3. Consolidated Funds-Only Settlement
    The funds-only settlement process at GSD currently requires a 
member to appoint a settling bank that will settle the member's net 
debit or net credit amount due to or from GSD by way of the National 
Settlement Service of the Board of Governors of the Federal Reserve 
System (``NSS''). Any funds-only settling bank that will settle for a 
member that is also an NYPC member or that will settle for a member and 
a Permitted Margin Affiliate that is an NYPC member will have its net-
net credit or debit balances at each clearing corporation, other than 
balances with respect to futures positions of a ``customer'' as such 
term is defined in

[[Page 12149]]

CFTC Regulation 1.3(k), aggregated and netted for operational 
convenience and will pay or be paid such netted amount. The proposed 
rule change makes clear that, notwithstanding the consolidated 
settlement, the member will remain obligated to GSD for the full amount 
of its funds-only settlement amount.
4. Submission of Locked-In Trades from NYPC
    The current GSD rules allow for submission of ``locked-in trades'' 
(i.e., trades that are deemed compared when the data on the trade is 
received from a single source) \32\ submitted by a locked-in trade 
source on behalf of a GSD member. Currently, designated locked-in trade 
sources are Federal Reserve Banks on behalf of the Treasury Department, 
Freddie Mac, and GCF-Authorized Inter-Dealer Brokers for GCF Repo 
transactions. Under the proposed rule change, GSD Rule 6C, Locked-In 
Comparison, will be amended to include NYPC as an additional locked-in 
trade source. This is necessary because there will be futures 
transactions cleared by NYPC that will proceed to physical delivery.

■ **Data provided**
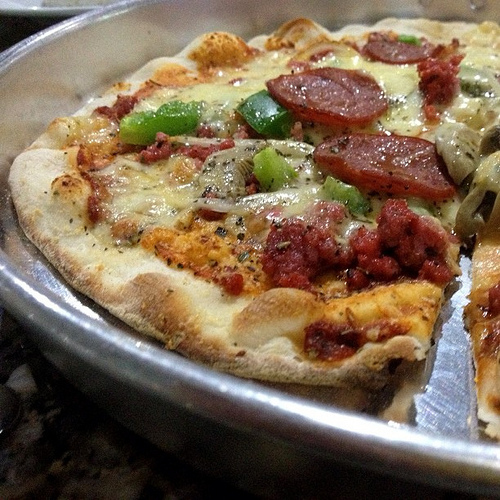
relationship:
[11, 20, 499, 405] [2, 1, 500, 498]
pizza in pan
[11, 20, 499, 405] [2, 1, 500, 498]
pizza on pan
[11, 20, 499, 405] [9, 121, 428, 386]
pizza has crust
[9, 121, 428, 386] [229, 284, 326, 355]
crust has a bubble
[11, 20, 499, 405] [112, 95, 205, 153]
pizza has peppers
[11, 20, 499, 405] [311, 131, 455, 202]
pizza has sausage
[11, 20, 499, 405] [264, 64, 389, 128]
pizza has pepperoni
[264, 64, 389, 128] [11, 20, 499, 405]
pepperoni on pizza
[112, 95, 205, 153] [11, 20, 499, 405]
peppers on pizza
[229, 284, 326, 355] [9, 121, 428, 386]
bubble on crust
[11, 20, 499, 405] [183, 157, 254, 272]
pizza has seasoning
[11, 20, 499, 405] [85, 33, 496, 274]
pizza has cheese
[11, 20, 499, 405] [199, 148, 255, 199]
pizza has mushrooms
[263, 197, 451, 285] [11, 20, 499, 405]
sauce on pizza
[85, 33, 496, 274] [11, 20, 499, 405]
cheese on pizza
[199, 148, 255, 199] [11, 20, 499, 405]
mushrooms on pizza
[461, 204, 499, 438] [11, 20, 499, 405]
slice not attached to pizza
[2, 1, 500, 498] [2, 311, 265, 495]
pan on counter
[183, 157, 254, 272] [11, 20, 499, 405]
specks on pizza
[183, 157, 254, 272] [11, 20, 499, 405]
seasoning on pizza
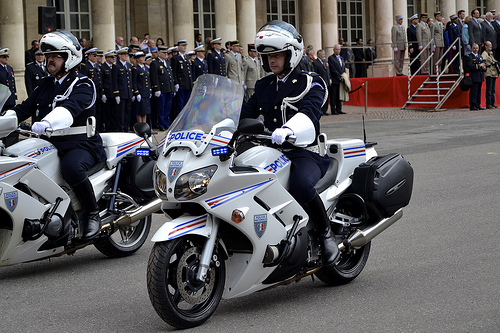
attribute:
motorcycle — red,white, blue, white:
[147, 72, 415, 327]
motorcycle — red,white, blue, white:
[0, 82, 162, 268]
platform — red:
[328, 75, 499, 108]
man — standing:
[328, 43, 352, 116]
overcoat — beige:
[339, 67, 350, 102]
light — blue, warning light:
[212, 145, 229, 156]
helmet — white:
[253, 20, 304, 72]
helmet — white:
[38, 28, 84, 73]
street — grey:
[0, 116, 498, 331]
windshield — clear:
[167, 72, 245, 139]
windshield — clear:
[0, 84, 12, 117]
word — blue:
[167, 132, 204, 142]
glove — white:
[29, 120, 47, 134]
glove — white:
[271, 127, 292, 143]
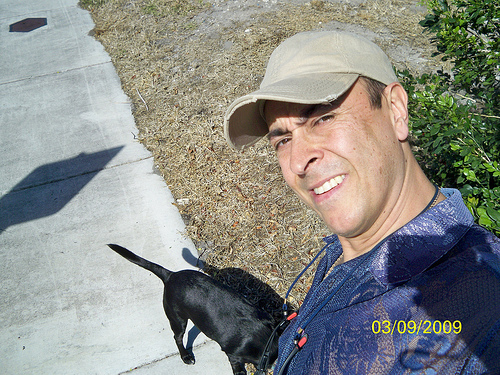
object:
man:
[223, 28, 499, 373]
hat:
[222, 29, 400, 152]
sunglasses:
[250, 309, 310, 374]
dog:
[106, 242, 281, 374]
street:
[0, 6, 233, 374]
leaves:
[436, 42, 485, 120]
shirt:
[273, 188, 500, 374]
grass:
[77, 0, 439, 72]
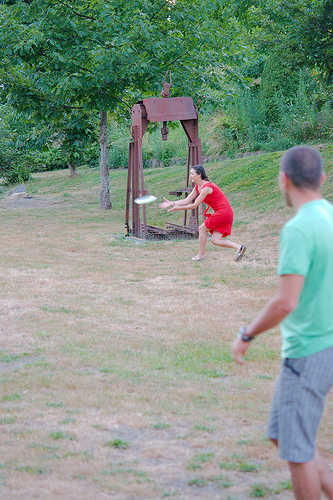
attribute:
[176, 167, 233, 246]
woman — catching, white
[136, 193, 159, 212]
frisbee — flying, white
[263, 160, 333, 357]
man — looking, watching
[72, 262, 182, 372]
grass — dying, green, brown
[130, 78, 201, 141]
well — metal, brown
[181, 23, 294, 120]
trees — close, far, green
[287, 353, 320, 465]
shorts — blue, striped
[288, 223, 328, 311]
shirt — green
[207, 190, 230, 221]
dress — red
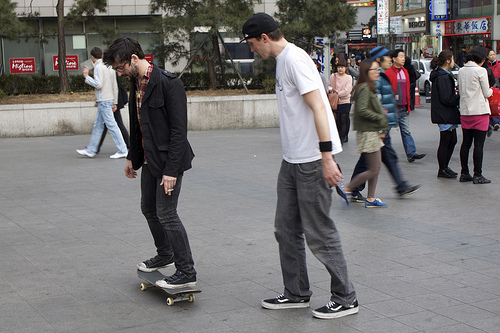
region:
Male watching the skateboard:
[239, 13, 368, 316]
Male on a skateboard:
[102, 38, 200, 305]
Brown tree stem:
[51, 0, 73, 94]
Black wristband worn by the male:
[318, 135, 333, 154]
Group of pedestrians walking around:
[329, 47, 498, 207]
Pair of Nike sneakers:
[261, 290, 361, 318]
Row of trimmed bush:
[1, 68, 217, 95]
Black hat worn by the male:
[239, 13, 283, 43]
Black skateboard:
[134, 263, 199, 303]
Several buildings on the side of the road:
[311, 0, 498, 75]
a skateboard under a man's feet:
[131, 266, 199, 307]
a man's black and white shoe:
[157, 268, 198, 290]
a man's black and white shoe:
[308, 300, 358, 318]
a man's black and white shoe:
[260, 293, 309, 310]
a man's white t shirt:
[278, 43, 343, 163]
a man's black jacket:
[117, 70, 193, 170]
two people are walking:
[78, 47, 127, 157]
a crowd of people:
[331, 46, 496, 208]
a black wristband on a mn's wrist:
[318, 141, 332, 152]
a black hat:
[233, 13, 279, 40]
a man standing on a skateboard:
[101, 36, 204, 308]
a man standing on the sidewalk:
[237, 8, 366, 321]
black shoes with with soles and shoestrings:
[255, 286, 373, 321]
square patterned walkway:
[364, 217, 499, 329]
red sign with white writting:
[6, 50, 46, 77]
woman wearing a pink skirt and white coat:
[456, 41, 495, 189]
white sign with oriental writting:
[438, 13, 498, 36]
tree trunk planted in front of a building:
[38, 0, 78, 99]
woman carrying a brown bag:
[326, 52, 358, 145]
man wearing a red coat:
[386, 42, 426, 162]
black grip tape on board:
[131, 258, 208, 306]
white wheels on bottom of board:
[160, 288, 205, 309]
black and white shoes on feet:
[260, 298, 367, 316]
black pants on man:
[264, 159, 365, 310]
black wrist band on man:
[317, 139, 332, 153]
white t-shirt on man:
[268, 45, 338, 169]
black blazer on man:
[115, 71, 192, 186]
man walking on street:
[80, 42, 122, 156]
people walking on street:
[347, 29, 472, 207]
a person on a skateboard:
[101, 37, 201, 287]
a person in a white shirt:
[237, 5, 362, 319]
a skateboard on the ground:
[133, 265, 202, 305]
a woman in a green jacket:
[341, 57, 387, 212]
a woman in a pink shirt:
[326, 60, 353, 143]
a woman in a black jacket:
[428, 47, 458, 181]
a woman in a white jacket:
[456, 42, 492, 183]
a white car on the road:
[410, 53, 464, 95]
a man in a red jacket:
[383, 48, 428, 163]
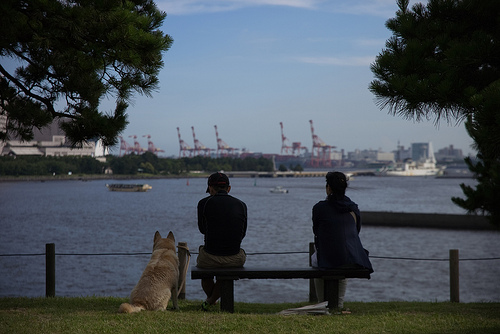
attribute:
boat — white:
[373, 143, 443, 176]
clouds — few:
[332, 52, 369, 86]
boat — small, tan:
[109, 180, 153, 194]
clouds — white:
[96, 2, 479, 160]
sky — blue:
[1, 1, 479, 154]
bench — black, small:
[195, 272, 371, 306]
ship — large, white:
[385, 150, 450, 179]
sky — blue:
[183, 55, 297, 106]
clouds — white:
[302, 55, 372, 67]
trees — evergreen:
[368, 0, 498, 216]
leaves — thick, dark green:
[0, 2, 173, 98]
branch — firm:
[0, 62, 105, 131]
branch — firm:
[0, 39, 107, 96]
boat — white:
[384, 161, 441, 176]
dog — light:
[115, 229, 184, 315]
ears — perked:
[148, 230, 177, 242]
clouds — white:
[221, 11, 351, 88]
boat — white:
[94, 169, 175, 206]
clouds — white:
[196, 23, 246, 48]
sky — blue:
[191, 12, 349, 127]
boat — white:
[432, 164, 479, 179]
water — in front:
[0, 173, 499, 301]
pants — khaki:
[198, 250, 247, 308]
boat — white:
[2, 96, 108, 163]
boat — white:
[361, 210, 497, 231]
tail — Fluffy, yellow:
[115, 288, 155, 312]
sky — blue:
[170, 27, 287, 75]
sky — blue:
[105, 9, 355, 130]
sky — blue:
[130, 11, 427, 143]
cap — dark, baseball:
[186, 154, 235, 201]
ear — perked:
[134, 209, 167, 251]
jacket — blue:
[295, 196, 399, 298]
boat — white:
[105, 177, 155, 198]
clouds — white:
[255, 43, 386, 79]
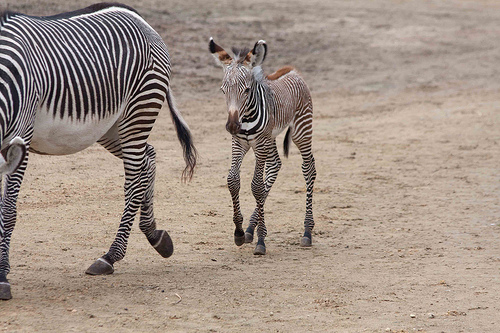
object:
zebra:
[0, 3, 197, 303]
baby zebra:
[207, 33, 320, 257]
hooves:
[229, 232, 313, 258]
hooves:
[2, 230, 180, 303]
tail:
[163, 85, 199, 185]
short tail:
[281, 126, 293, 160]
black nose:
[224, 120, 247, 136]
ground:
[2, 2, 499, 332]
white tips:
[207, 35, 270, 45]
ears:
[205, 36, 269, 66]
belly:
[29, 107, 129, 157]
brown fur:
[265, 65, 293, 81]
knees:
[225, 171, 269, 200]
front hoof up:
[229, 227, 248, 247]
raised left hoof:
[151, 229, 175, 258]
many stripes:
[217, 64, 315, 235]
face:
[217, 66, 261, 135]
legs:
[1, 154, 174, 282]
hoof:
[85, 257, 115, 278]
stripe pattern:
[6, 12, 158, 267]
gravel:
[0, 126, 498, 329]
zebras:
[0, 2, 323, 308]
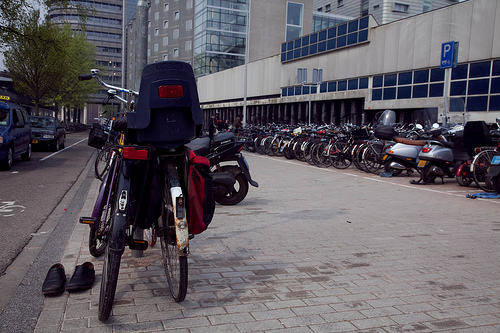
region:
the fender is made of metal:
[111, 155, 136, 245]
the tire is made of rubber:
[102, 245, 122, 321]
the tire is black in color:
[100, 246, 119, 321]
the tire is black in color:
[172, 248, 190, 300]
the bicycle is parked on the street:
[77, 78, 134, 320]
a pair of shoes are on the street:
[46, 259, 99, 297]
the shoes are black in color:
[44, 260, 94, 292]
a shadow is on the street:
[120, 244, 291, 331]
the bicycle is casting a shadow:
[109, 80, 306, 325]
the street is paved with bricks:
[56, 116, 479, 331]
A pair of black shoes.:
[40, 258, 99, 296]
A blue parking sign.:
[438, 37, 460, 72]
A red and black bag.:
[177, 142, 217, 234]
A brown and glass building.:
[193, 0, 315, 80]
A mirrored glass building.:
[122, 0, 193, 93]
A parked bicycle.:
[470, 121, 499, 191]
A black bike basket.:
[86, 120, 108, 150]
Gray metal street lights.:
[296, 67, 324, 127]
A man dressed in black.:
[206, 110, 220, 142]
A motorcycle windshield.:
[372, 110, 399, 131]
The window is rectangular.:
[369, 70, 385, 88]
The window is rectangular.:
[382, 68, 399, 87]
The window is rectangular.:
[395, 66, 414, 86]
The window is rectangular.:
[411, 61, 431, 84]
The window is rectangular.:
[428, 63, 448, 84]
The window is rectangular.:
[447, 59, 469, 81]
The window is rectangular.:
[466, 58, 493, 80]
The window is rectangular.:
[463, 74, 491, 96]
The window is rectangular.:
[463, 94, 492, 112]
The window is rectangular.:
[394, 83, 414, 100]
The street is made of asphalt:
[28, 163, 65, 200]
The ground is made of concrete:
[294, 206, 446, 305]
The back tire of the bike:
[89, 218, 138, 323]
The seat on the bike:
[121, 53, 210, 152]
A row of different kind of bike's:
[243, 118, 495, 190]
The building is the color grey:
[363, 23, 428, 62]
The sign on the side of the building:
[437, 36, 462, 71]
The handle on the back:
[73, 58, 138, 111]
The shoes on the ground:
[38, 258, 97, 298]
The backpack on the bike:
[181, 142, 222, 237]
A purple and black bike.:
[76, 58, 148, 325]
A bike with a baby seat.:
[102, 60, 217, 302]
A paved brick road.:
[35, 148, 499, 331]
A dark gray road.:
[0, 119, 93, 331]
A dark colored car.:
[27, 115, 68, 152]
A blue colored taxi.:
[0, 90, 33, 170]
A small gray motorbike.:
[415, 120, 468, 185]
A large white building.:
[193, 1, 498, 126]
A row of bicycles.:
[206, 118, 396, 174]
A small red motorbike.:
[455, 148, 486, 188]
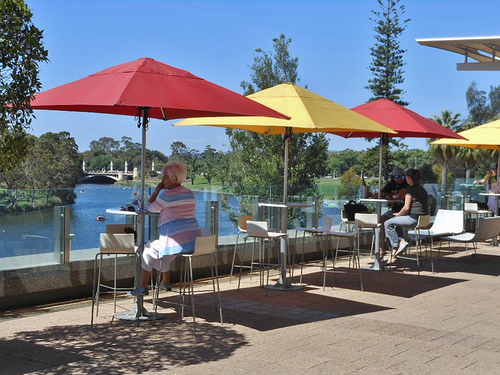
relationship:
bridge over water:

■ **What to produce**
Continue the GSD rule-change text on NYPC from the point where it stops.

■ **Exercise answer**
NYPC will submit the trade data as a locked-in trade source for 
processing through FICC, identifying the GSD member that had authorized 
FICC to accept the locked-in trade from NYPC. Once these transactions 
are submitted to FICC, they will no longer be futures, but rather will 
be in the form of buys or sells eligible for processing by GSD. As will 
be the case with other locked-in trade submissions accepted by FICC, 
the GSD member designated in the trade information must have executed 
appropriate documentation evidencing to FICC its authorization of NYPC.
---------------------------------------------------------------------------

    \32\ The term ``Locked-In Trade'' means a trade involving 
Eligible Securities that is deemed a compared trade once the data on 
such trade is received from a single, designated source and meets 
the requirements for submission of data on a locked-in trade 
pursuant to GSD's rules, without the necessity of matching the data 
regarding the trade with data provided by each member that is or is 
acting on behalf of an original counterparty to the trade. The data 
regarding a locked-in trade are provided to FICC by a locked-in 
trade source that has been authorized by a member that is a party to 
the trade to provide such data to FICC.
---------------------------------------------------------------------------

5. Deletion of the Category 1/Category 2 Distinction
    The proposed rule change will delete the legacy characterization of 
certain types of members as either ``Category 1'' or ``Category 2,'' a 
distinction that currently applies to ``Dealer Netting Members,'' 
``Futures Commission Merchant Netting Members'' and ``Inter-Dealer 
Broker Netting Members'' at GSD. Historically, the two categories were 
used to margin lower capitalized members (i.e., Category 2) at a higher 
rate. Following FICC's adoption of the VaR methodology for GSD in 
2006,\33\ FICC has determined that the distinction between Category 1 
and Category 2 members is no longer necessary. Rather than margin 
netting members at higher rates solely due to a single static 
capitalization threshold, FICC is able, by use of the VaR margin 
methodology, to margin netting members at a higher rate by applying a 
higher confidence level against any netting member, which, regardless 
of size, FICC has determined poses a higher risk.
---------------------------------------------------------------------------

    \33\ Securities Exchange Act Release No. 55217 (January 31, 
2007), 72 FR 5774.
---------------------------------------------------------------------------

    With the deletion of the Category 1/Category 2 distinction, Section 
1 of GSD Rule 13, Funds-Only Settlement, is proposed to be changed to 
provide that all netting members could receive forward mark adjustment 
payments, subject to FICC's general discretion to withhold credits that 
would be otherwise due to a distressed netting member.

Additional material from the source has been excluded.